## Extract provided:
········

Lincoln currently owns three subsidiaries. First, LF Service, whose assets
consist of an investment in Family Financial Holdings, Inc. ("Family Financial")
and in Bloomington Housing Associates, L.P. ("BHA"). Family Financial primarily
engages in retail sales of insurance products in connection with loans
originated by its shareholder financial institutions. BHA is an Indiana limited
partnership that was organized to construct, own and operate a 130-unit
apartment complex in Bloomington, Indiana (the "BHA Project"). Development of
the BHA Project was completed in 1993 and the project is performing as planned.
Second, CLSC, which primarily engages in the purchase and development of tracts
of undeveloped land. Because CLSC engages in activities that are not permissible
for a national bank, OTS regulations prohibit Lincoln from including its
investment in CLSC in its calculation of regulatory capital. CLSC purchases
undeveloped land, constructs improvements and infrastructure on the land, and
then sells lots for residential home construction. Third, LF Portfolio, which is
located in Nevada, holds and manages a significant portion of Lincoln's
investment portfolio.

Lincoln's results of operations depend primarily upon the level of net interest
income, which is the difference between the interest income earned on
interest-earning assets, such as loans and investments, and costs incurred with
respect to interest-bearing liabilities, primarily deposits and borrowings.
Results of operations also depend upon the level of Lincoln's non-interest
income, including fee income and service charges and the level of its
non-interest expenses, including general and administrative expenses.


Critical Accounting Policies

Note 1 to the consolidated financial statements contains a summary of the
Company's significant accounting policies presented on pages 28 through 31 of
the Annual Report to Shareholders for the year ended December 31, 2003, which
was filed on Form 10-K with the Securities and Exchange Commission on March 30,
2004. Certain of these policies are important to the portrayal of the Company's
financial condition, since they require management to make difficult, complex or
subjective judgments, some of which may relate to matters that are inherently
uncertain. Management believes that its critical accounting policies include
determining the allowance for loan losses, the valuation of mortgage servicing
rights, and the valuation of intangible assets.


Allowance for loan losses

The allowance for loan losses represents management's estimate of probable
losses inherent in the Company's loan portfolios. In determining the appropriate
amount of the allowance for loan losses, management makes numerous assumptions,
estimates and assessments.

········

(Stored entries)

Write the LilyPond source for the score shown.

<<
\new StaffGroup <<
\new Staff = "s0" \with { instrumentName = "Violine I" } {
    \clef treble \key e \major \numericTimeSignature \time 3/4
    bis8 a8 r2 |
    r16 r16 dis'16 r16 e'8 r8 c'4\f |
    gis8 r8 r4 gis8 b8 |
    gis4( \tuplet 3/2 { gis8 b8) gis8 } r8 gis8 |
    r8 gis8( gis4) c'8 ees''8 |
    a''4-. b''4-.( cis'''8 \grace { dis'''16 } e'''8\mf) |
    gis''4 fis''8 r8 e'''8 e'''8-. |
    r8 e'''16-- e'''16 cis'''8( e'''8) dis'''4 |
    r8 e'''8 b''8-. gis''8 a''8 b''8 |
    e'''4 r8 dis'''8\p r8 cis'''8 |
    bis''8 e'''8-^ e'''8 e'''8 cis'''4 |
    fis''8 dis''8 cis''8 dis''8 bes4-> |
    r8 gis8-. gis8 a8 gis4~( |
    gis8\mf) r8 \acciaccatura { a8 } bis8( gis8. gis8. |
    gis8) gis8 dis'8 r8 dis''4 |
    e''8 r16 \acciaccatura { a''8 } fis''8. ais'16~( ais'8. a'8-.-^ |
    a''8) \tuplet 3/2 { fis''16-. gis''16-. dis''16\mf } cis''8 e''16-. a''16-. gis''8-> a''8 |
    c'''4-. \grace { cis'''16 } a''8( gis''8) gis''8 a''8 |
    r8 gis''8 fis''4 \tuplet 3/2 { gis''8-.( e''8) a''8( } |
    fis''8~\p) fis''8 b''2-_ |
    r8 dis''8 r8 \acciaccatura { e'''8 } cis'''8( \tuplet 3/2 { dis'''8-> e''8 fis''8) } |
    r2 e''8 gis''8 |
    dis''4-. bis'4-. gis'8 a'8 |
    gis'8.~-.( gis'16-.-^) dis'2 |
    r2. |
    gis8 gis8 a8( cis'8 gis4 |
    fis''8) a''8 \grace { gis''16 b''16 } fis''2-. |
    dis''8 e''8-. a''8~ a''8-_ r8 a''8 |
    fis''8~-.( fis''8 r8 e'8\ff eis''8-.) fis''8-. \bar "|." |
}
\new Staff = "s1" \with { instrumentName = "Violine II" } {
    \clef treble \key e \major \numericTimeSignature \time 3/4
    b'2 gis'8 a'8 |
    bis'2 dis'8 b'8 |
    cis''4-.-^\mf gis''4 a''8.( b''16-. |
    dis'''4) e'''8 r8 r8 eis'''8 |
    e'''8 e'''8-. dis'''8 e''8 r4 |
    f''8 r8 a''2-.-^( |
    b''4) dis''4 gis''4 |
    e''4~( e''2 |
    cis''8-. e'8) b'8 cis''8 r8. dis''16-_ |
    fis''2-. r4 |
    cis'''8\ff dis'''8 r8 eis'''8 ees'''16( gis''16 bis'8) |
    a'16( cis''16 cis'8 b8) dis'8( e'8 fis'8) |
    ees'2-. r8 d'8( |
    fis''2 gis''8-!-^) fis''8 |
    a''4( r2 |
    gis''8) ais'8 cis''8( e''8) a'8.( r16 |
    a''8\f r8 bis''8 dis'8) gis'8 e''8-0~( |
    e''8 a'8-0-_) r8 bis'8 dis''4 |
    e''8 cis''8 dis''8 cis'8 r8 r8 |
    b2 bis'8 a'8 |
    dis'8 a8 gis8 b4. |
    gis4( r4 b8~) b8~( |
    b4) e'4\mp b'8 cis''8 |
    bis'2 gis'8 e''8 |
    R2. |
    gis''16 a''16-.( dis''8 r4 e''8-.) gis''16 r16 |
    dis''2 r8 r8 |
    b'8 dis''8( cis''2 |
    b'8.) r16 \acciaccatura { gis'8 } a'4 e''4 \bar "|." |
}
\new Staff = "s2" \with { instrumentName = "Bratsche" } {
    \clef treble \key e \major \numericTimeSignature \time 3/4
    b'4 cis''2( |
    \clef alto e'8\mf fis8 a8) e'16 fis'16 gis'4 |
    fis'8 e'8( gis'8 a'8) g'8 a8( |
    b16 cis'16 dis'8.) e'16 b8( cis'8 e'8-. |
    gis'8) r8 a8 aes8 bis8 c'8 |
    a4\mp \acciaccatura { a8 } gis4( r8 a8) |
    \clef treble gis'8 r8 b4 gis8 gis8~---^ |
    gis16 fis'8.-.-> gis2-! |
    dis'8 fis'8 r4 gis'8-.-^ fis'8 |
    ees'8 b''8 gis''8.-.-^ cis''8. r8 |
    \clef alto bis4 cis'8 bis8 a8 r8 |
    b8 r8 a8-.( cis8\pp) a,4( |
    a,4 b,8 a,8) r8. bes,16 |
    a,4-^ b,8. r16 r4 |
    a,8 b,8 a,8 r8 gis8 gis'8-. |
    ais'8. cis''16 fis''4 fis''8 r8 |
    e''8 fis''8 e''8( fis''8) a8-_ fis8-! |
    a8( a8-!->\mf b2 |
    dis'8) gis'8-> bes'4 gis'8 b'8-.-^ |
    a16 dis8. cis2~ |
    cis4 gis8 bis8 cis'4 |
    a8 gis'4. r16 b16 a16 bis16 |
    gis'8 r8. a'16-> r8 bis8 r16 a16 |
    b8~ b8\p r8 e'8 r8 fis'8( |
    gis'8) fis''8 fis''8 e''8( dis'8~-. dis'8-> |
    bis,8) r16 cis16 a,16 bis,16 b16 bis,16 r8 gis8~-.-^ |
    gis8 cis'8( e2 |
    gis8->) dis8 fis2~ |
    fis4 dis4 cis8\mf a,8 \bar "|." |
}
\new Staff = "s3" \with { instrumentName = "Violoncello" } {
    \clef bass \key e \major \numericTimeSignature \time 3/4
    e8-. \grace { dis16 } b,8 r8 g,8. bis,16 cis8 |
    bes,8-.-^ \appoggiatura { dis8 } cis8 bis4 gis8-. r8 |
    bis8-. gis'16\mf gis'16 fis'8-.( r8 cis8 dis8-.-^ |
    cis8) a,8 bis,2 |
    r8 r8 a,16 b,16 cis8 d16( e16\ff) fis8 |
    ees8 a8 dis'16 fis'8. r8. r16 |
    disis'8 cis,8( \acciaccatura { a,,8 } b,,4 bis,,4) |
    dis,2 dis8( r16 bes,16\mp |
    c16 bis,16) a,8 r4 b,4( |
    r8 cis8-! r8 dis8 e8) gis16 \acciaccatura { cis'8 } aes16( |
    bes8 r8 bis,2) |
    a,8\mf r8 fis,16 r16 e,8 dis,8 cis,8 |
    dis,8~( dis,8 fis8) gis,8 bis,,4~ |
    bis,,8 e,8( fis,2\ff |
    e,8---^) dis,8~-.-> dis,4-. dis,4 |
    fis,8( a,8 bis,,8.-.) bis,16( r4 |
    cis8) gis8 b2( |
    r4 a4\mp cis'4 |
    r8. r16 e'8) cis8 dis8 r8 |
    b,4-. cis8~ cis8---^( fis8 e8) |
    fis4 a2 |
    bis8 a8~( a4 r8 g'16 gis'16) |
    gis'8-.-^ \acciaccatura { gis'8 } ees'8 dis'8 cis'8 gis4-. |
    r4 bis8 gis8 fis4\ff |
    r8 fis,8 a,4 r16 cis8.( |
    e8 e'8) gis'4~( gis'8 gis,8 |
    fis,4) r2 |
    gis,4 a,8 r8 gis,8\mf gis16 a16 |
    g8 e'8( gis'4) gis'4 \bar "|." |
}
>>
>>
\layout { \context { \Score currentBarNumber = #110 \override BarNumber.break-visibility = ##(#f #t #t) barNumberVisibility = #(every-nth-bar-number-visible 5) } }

········

## Given request 1:
According to the filing excerpt, how many units is the apartment complex in Bloomington, Indiana, built to have?
## Given request 2:
Return every line of the rows that contains the string "Violine", treating uppercase and lowercase as different.
The filing excerpt and the rows come from unrelated sources.

## Task result 1:
130 units.

## Task result 2:
\new Staff = "s0" \with { instrumentName = "Violine I" } {
\new Staff = "s1" \with { instrumentName = "Violine II" } {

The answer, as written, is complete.